Mom crossed the bedroom and laid a hand on Scout’s shoulder.
“We just met Mr. Shepherd yesterday. I realize you want to trust him, but fourteen-year-old girls should be careful of strangers.”
“But he’s not a stranger. He’s a deputy with the sheriff’s department.”
Naomi uttered an unconvinced grunt. Scout’s mother was about to turn away when her eyes locked on the laptop screen. Shoot. Scout should have closed the
lid. Now Mom knew she’d been snooping for information on their neighbor.
“An LAPD detective with Asperger’s,” Naomi said, inching closer to the screen.
“Now do you agree we should trust him?”
But Mom wasn’t paying attention. She skimmed the article and turned her gaze on Thomas, slaving over the deck.
“Shot in the line of duty. Worked on a joint task force with the DEA. What’s he doing in Wolf Lake?”
“Mom, when is Dad coming to say hello?”
An injured look struck her mother’s eye. Scout didn’t mean to upset her mother, but it had been months since Dad visited.
“Your father is busy with his new job,” Naomi said, scratching her nose as she turned her eyes away. “I’m sure he’ll visit when he can. Why don’t you text him?”
* * *
Naomi’s chest tightened as she watched Thomas through the window. Her daughter needed Glen, but Naomi’s ex-husband was never the same after the accident. Yesterday, she’d grown uncomfortable as Scout carried on with the new neighbor. She recognized something was off with Deputy Shepherd, and she felt stupid for not recognizing it. He seemed like a decent man, and having a deputy next door might be a good thing. Perhaps Scout’s idea of inviting Thomas to dinner made sense.

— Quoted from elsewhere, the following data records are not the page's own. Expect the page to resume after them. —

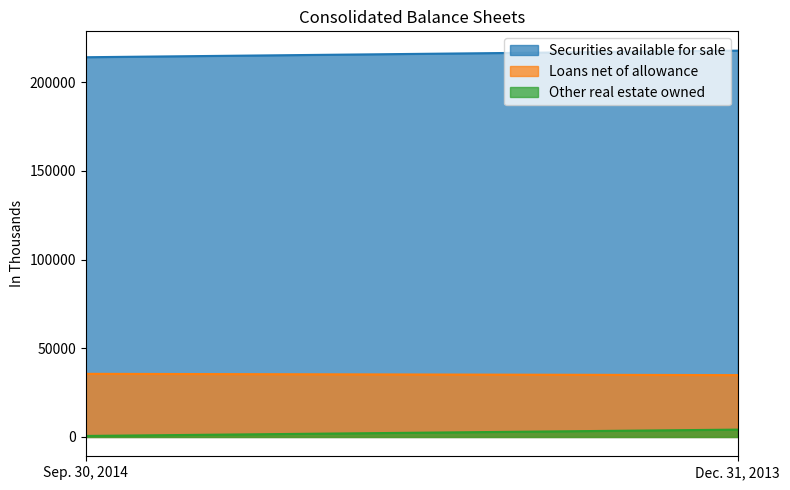

What is the label of the 1st point from the right?

Dec. 31, 2013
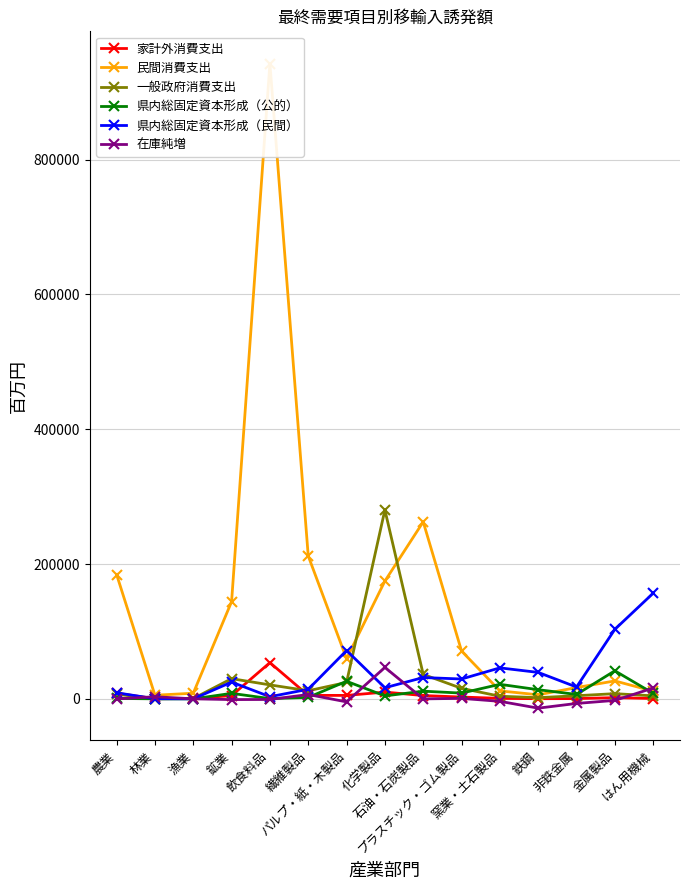

What is the spread (max minus min) of values at 窯業・土石製品?

49651.8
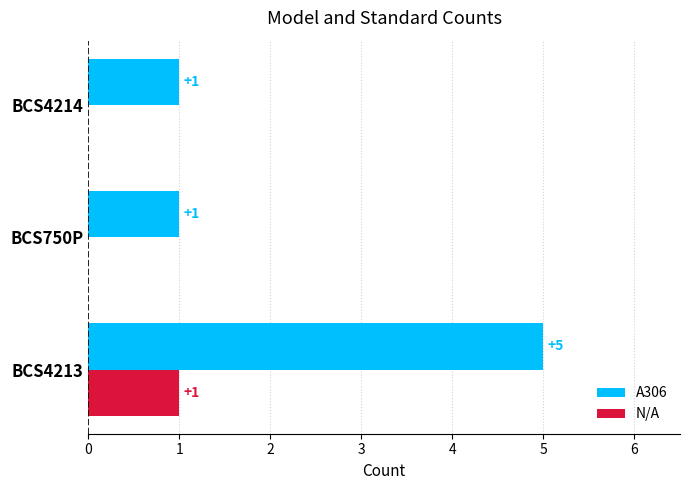

What is the sum of the A306 values at BCS750P and BCS4213?

6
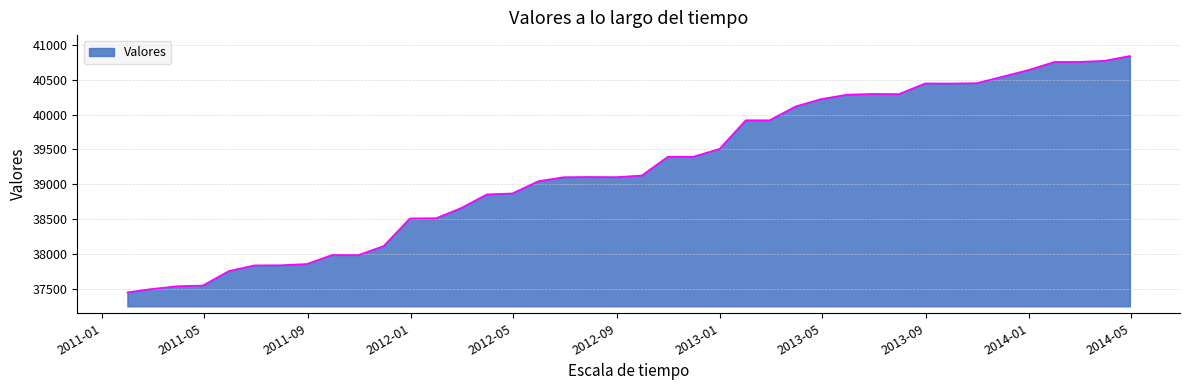

What is the difference between the maximum and minimum values?

3396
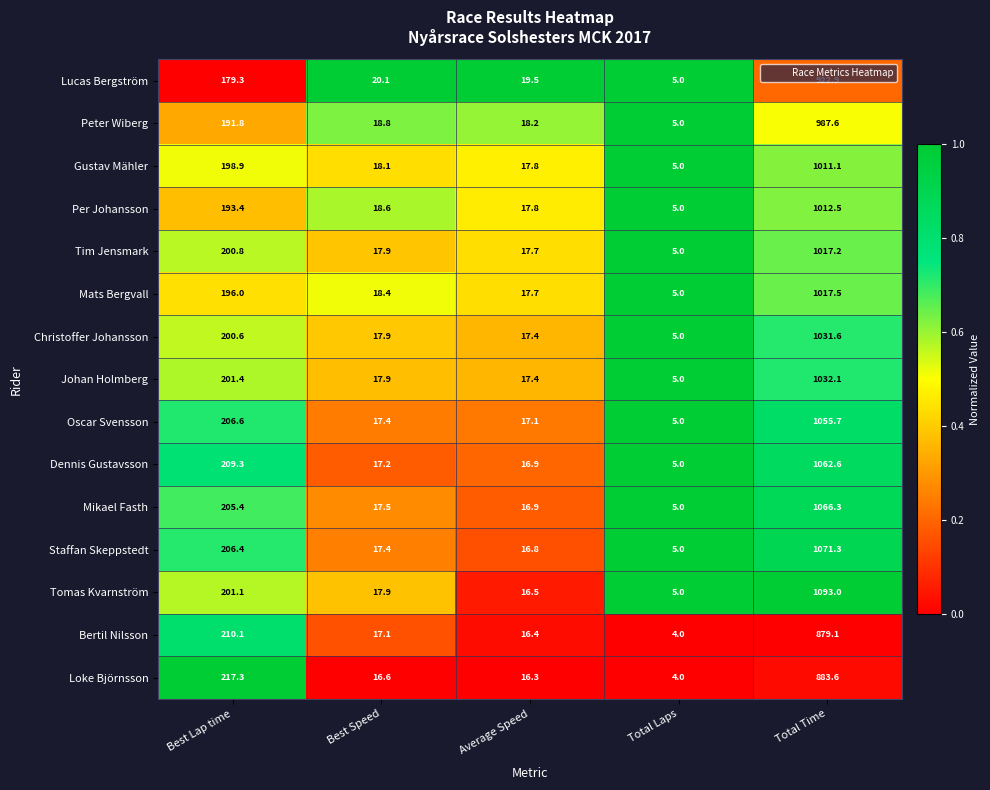

The value of Per Johansson at Best Lap time is 193.4. True or false?

True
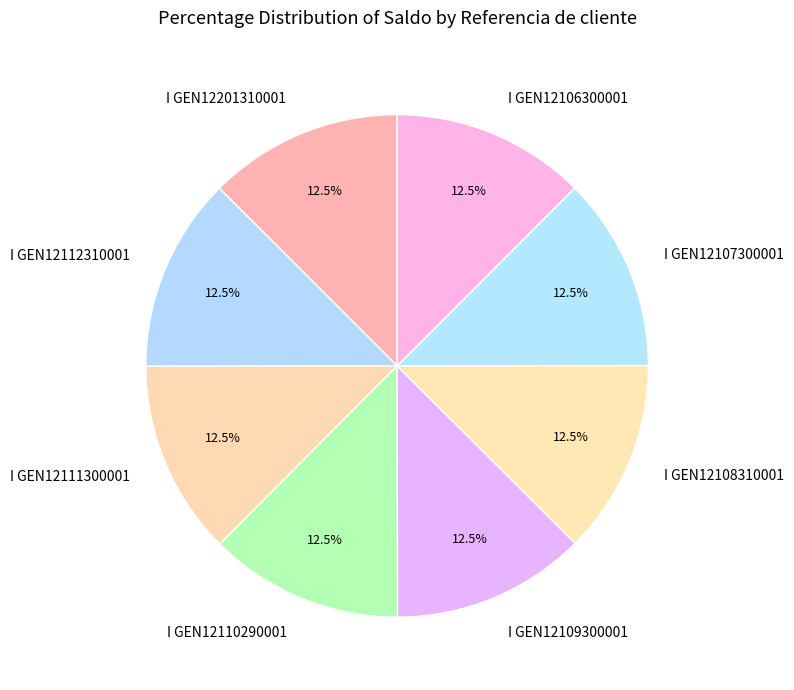

The I GEN12111300001 slice represents 24% of the pie. True or false?

False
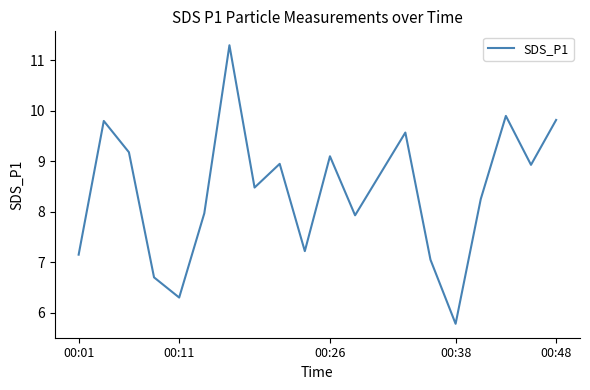

What is the maximum value shown in the chart?

11.3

She wiped down the counters and tossed the sponge in the sink. After she dried her hands on her apron, she checked her hair in the window, untied the apron, and straightened her sweater.
“I’ll be next door for a few minutes if you need me,” she called down the hall.
Scout muttered acknowledgment and clicked away on her computer. Probably solving another cold case, Naomi thought with a grin. Thomas looked up and set the hammer down when Naomi crossed the yard. With the sun behind the clouds and a chilling wind whipping off the lake, it seemed like February. Condensation clouds puffed from her mouth.